Logic says otherwise, but this fool reckons President will win

 
US President Barack Obama does push-ups during a basketball clinic during the White House Easter Egg Roll
David Usborne5 November 2012

Don't ever underestimate the potential for a surprise. I say this as a humiliated veteran of the 2008 New Hampshire primary race. Barack Obama had won the Iowa caucuses one week before and all the polls said he was going to thrash Hillary Clinton in the Granite State. Reporters believed it. We were burned. She won.

Mrs Clinton took New Hampshire because she cried in a café. But in the end, the soaring ‘Yes We Can’ rhetoric was too much for the former first lady just as it turned out to be for John McCain in the election. Barack the campaigner could do no wrong. Mr Obama is on the floor above me in this hotel. Today I will watch as Bruce Springsteen warms up the crowd for him in a town square in downtown Madison, Wisconsin. Yesterday I listened as Mr Obama sought to stir a crowd of 16,000 in the heart of Concord in the self-same New Hampshire. Was the old magic back?

I am hardly the first to conclude that the old Barack is missing in action as we enter the final, frenzied hours of campaign 2012.That old “urgency of now” is gone and so has his near-Messianic skill with the vocal cords. It shouldn’t be a surprise, perhaps. Last time he could promise what he liked. If he seems flatter it is because the record is fighting the rhetoric — he has disappointed.

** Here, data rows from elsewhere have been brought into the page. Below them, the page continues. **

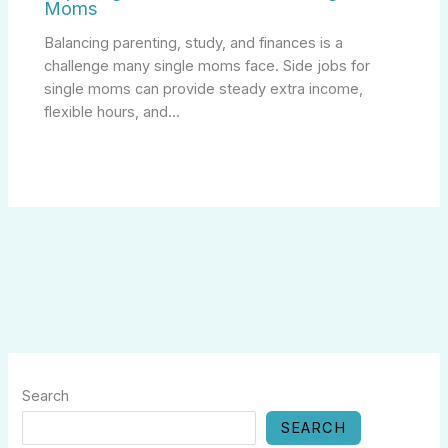
Moms
Balancing parenting, study, and finances is a
challenge many single moms face. Side jobs for
single moms can provide steady extra income,
flexible hours, and…
Search
SEARCH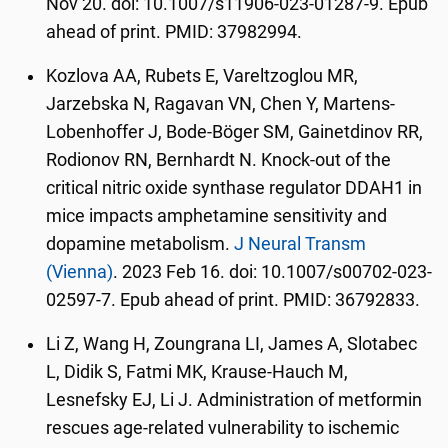
Nov 20. doi: 10.1007/s11906-023-01287-9. Epub
ahead of print. PMID: 37982994.
Kozlova AA, Rubets E, Vareltzoglou MR,
Jarzebska N, Ragavan VN, Chen Y, Martens-
Lobenhoffer J, Bode-Böger SM, Gainetdinov RR,
Rodionov RN, Bernhardt N. Knock-out of the
critical nitric oxide synthase regulator DDAH1 in
mice impacts amphetamine sensitivity and
dopamine metabolism.
J Neural Transm
(Vienna)
. 2023 Feb 16. doi: 10.1007/s00702-023-
02597-7. Epub ahead of print. PMID: 36792833.
Li Z, Wang H, Zoungrana LI, James A, Slotabec
L, Didik S, Fatmi MK, Krause-Hauch M,
Lesnefsky EJ, Li J. Administration of metformin
rescues age-related vulnerability to ischemic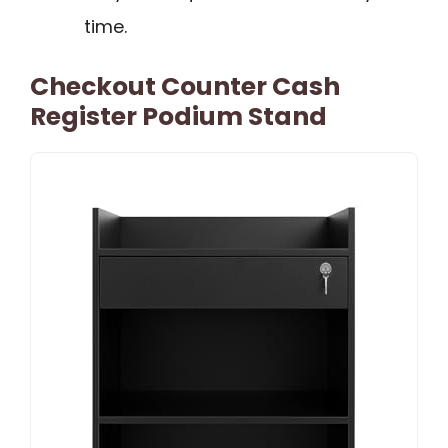
time.
Checkout Counter Cash
Register Podium Stand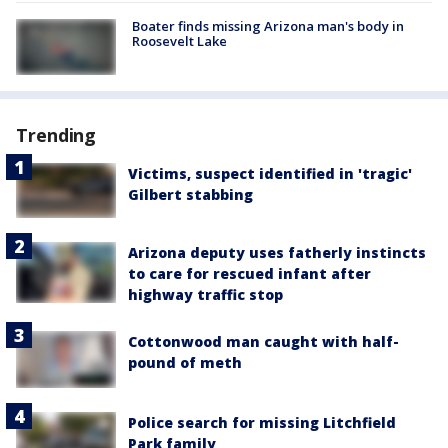
Boater finds missing Arizona man's body in
Roosevelt Lake
Trending
Victims, suspect identified in 'tragic'
Gilbert stabbing
Arizona deputy uses fatherly instincts
to care for rescued infant after
highway traffic stop
Cottonwood man caught with half-
pound of meth
Police search for missing Litchfield
Park family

And have those wizards who surrounded him in 2008 and who are on Air Force One today — David Axelrod, David Plouffe, Robert Gibbs — served him well this time? Couldn’t they have foreseen how Mitt Romney would transform himself once his primary battles were over and move towards the middle? They let the boss underperform in Denver, overdo the nastiness against his rival and omit to offer a real vision for a second term.

Tonight, Mr Obama concludes his re-election campaign in Des Moines, Iowa, where his journey of hope and change began in those early days of 2008. Is this superstition — grasping for the same winds of fortune that propelled him to the White House the first time around — or will it prove more a stroke of tragic symmetry? His last appearance as a candidate may also turn out to be the punctuation point of his dream.

Tomorrow night the results will unfold on those giant iPad walls on the networks. Results from counties in states like Ohio will pop up and the pundits will waver. Watching will be as agonising as Murray against Federer. Yet how is it, for all that I know from four years ago, that I sit here now and tell you that the man thumping on the ceiling above me is the one who will win? Because I am a fool. But I think I am right.